Le récit de la tokenisation de l’or subit le test de résistance le plus cruel — même si la baisse sur 24 heures de XAUT n’est que de 0,68 %, le volume d’échanges de 22,19 millions de dollars ne suffit pas à soutenir la prime de liquidité d’une capitalisation de 2,72 milliards. Le prix oscille dans une fourchette étroite de 4 387 à 4 460 dollars : il ne franchit pas le seuil psychologique des 4 300, mais ne touche pas non plus la résistance à 4 500 ; acheteurs et vendeurs restent pris dans un équilibre étrange.
Sur le plan social, c’est le silence total : le classement de la popularité est absent, les pourcentages « haussier » et « baissier » sont tous deux à zéro, et l’état d’esprit global est neutre ; même les petits investisseurs n’ont plus envie d’en discuter. C’est pire que la panique : personne ne vend à découvert, et personne n’achète non plus ; les capitaux votent avec leurs pieds en quittant le marché.

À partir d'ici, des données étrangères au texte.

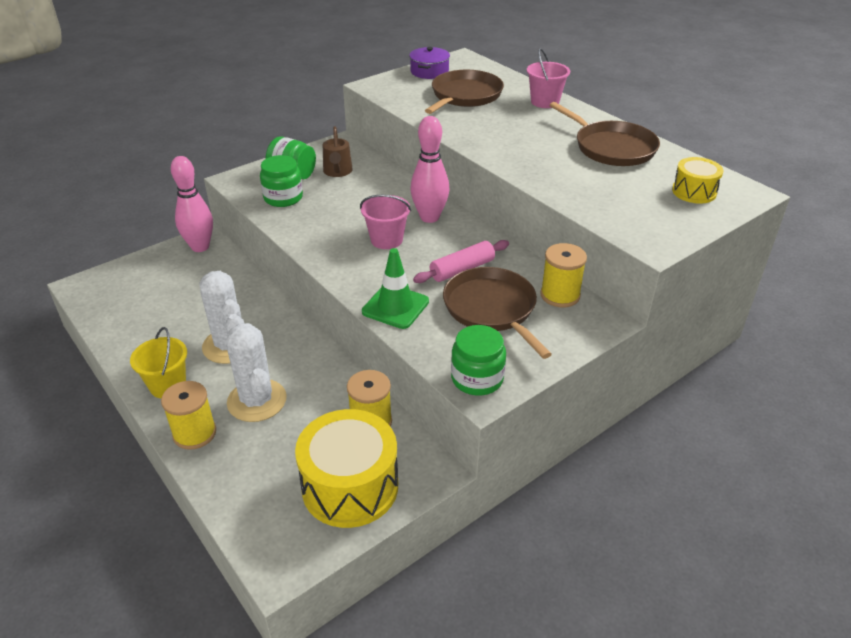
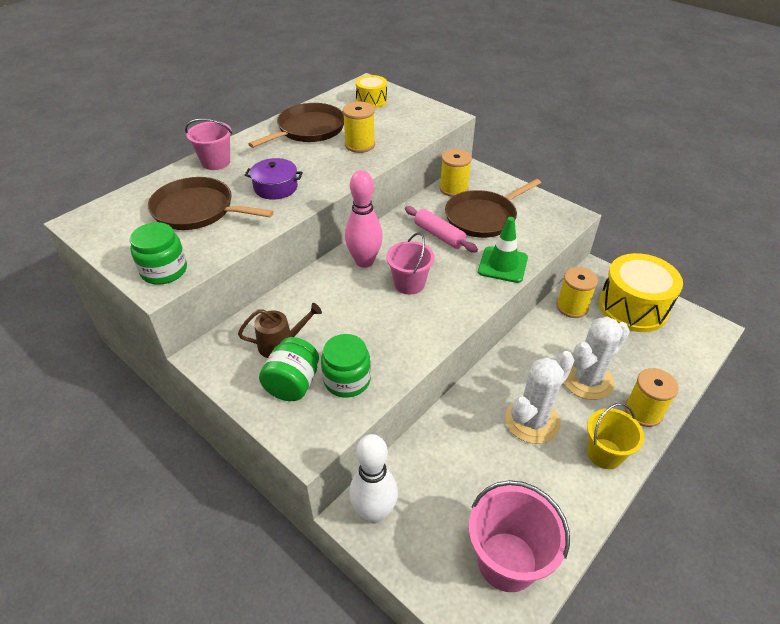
camera: 100 degrees left, 5 degrees up
(120, 302) = (507, 561): none -> pink bucket
(200, 247) = (374, 512): pink bowling pin -> white bowling pin
(429, 71) = (121, 242): purple pot -> purple pot (275, 187)
(477, 378) = (559, 218): green jar -> green jar (164, 270)
(574, 175) = (360, 145): none -> yellow spool

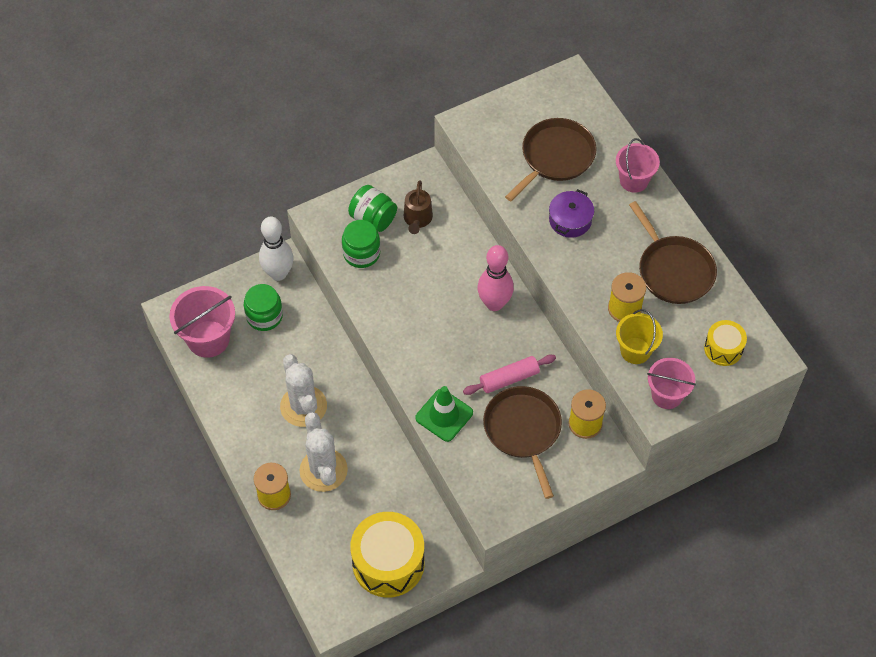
camera: 110 degrees right, 15 degrees up
(164, 270) = (479, 128): green jar -> green jar (264, 316)
(409, 284) = (449, 329): pink bucket -> pink bucket (667, 395)
(572, 307) = (412, 506): yellow spool -> none
(604, 453) = (252, 443): yellow bucket -> yellow bucket (635, 350)

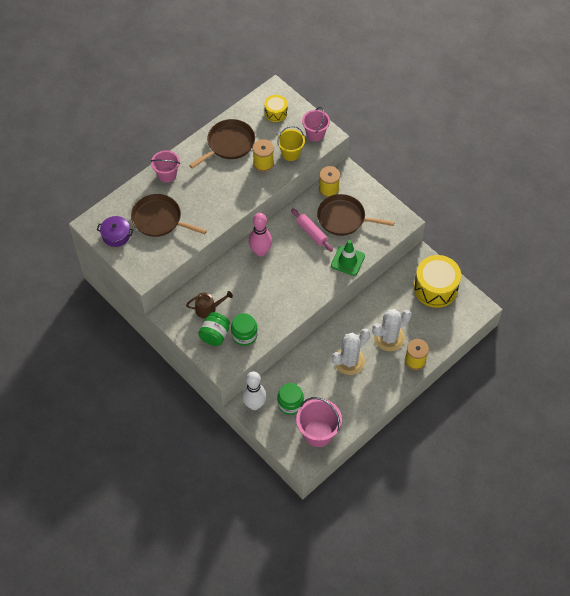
camera: 105 degrees left, 0 degrees up
(523, 431) = (344, 218): brown pan -> brown pan turned 45 degrees clockwise
(570, 220) = (207, 202): purple pot -> purple pot (116, 235)

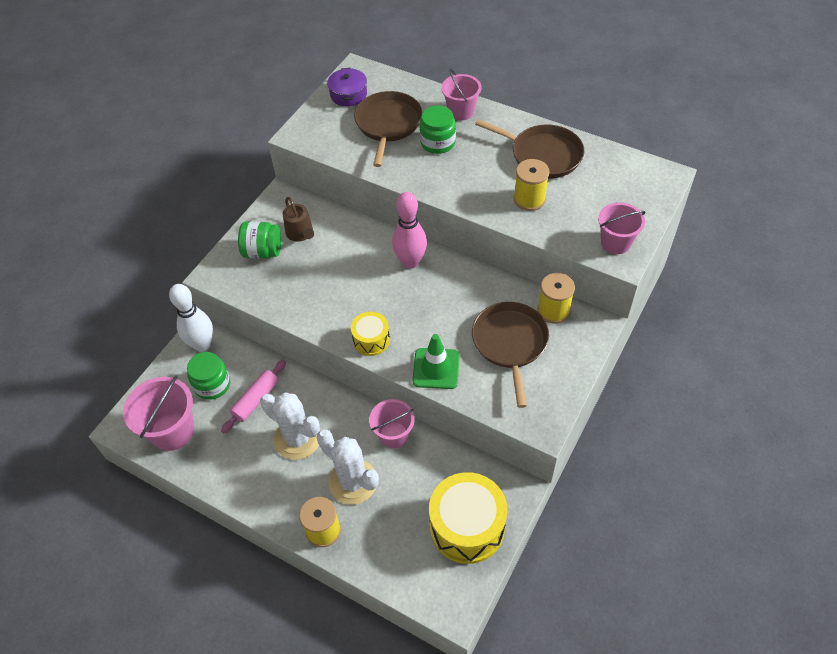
camera: 75 degrees right, 5 degrees down
(244, 335) = (271, 282): green jar -> green jar (437, 143)
(276, 113) = (626, 188): yellow drum -> yellow drum (371, 340)
(290, 153) = (563, 224): yellow bucket -> none
(311, 233) = (466, 310): pink rolling pin -> pink rolling pin (256, 400)
(365, 308) = (393, 435): none -> pink bucket

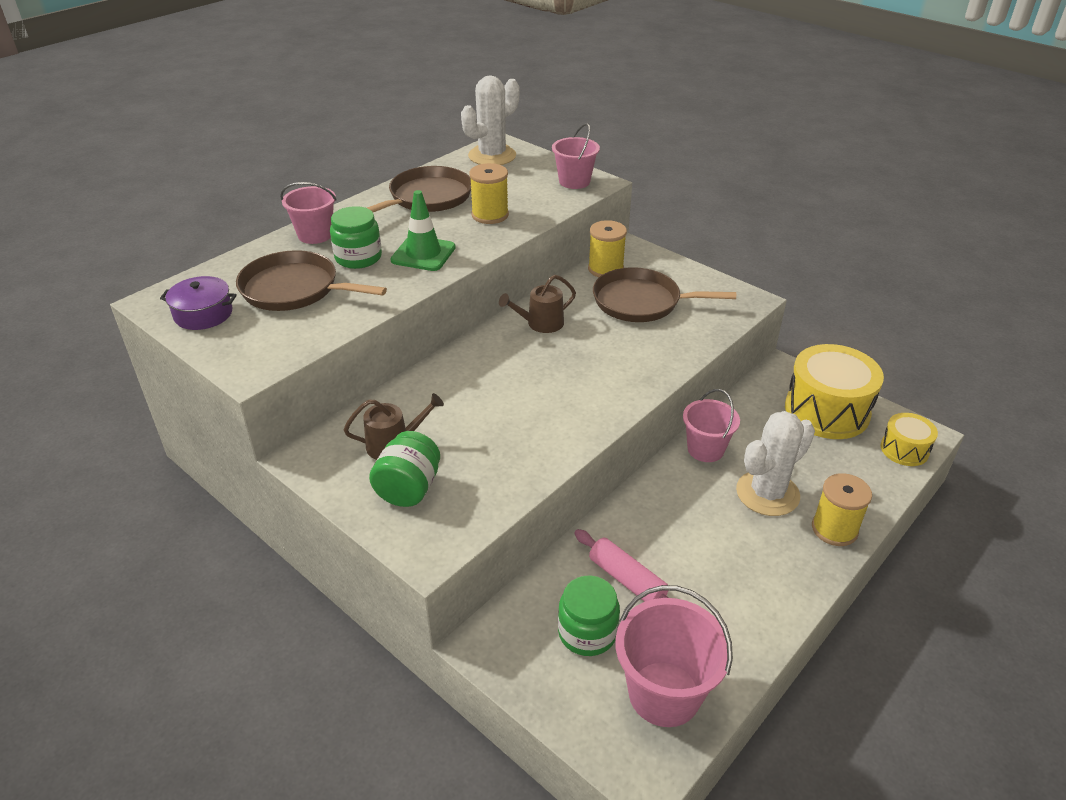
camera: 80 degrees left, 15 degrees down
(202, 344) = (505, 641): white bowling pin -> none
(297, 438) = (698, 540): white cactus -> white cactus (492, 156)
(371, 340) = (608, 400): yellow drum -> yellow drum (904, 449)
(410, 262) = (495, 352): pink bowling pin -> none
(436, 368) = (663, 356): green traffic cone -> green traffic cone (423, 254)
(456, 281) = (541, 324): none -> brown watering can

La réponse donnée par les « smart money » est encore plus directe : orientation nette en vente à découvert, position nette à zéro, et traders long comme short à zéro. Les institutions ne veulent ni conserver des positions d’une nuit sur l’autre, ni ouvrir des positions au niveau de prix actuel. Dans le contexte des entrées continues dans les ETF sur l’or, l’or tokenisé ne parvient pas à dépasser la prime de l’or physique : l’espace d’arbitrage est comprimé jusqu’à l’extrême.
Conclusion clé : XAUT est pris en étau à la fois par l’assèchement de la liquidité et par la perte d’attention du récit ; à court terme, il risque de sombrer dans le statut d’actif zombie.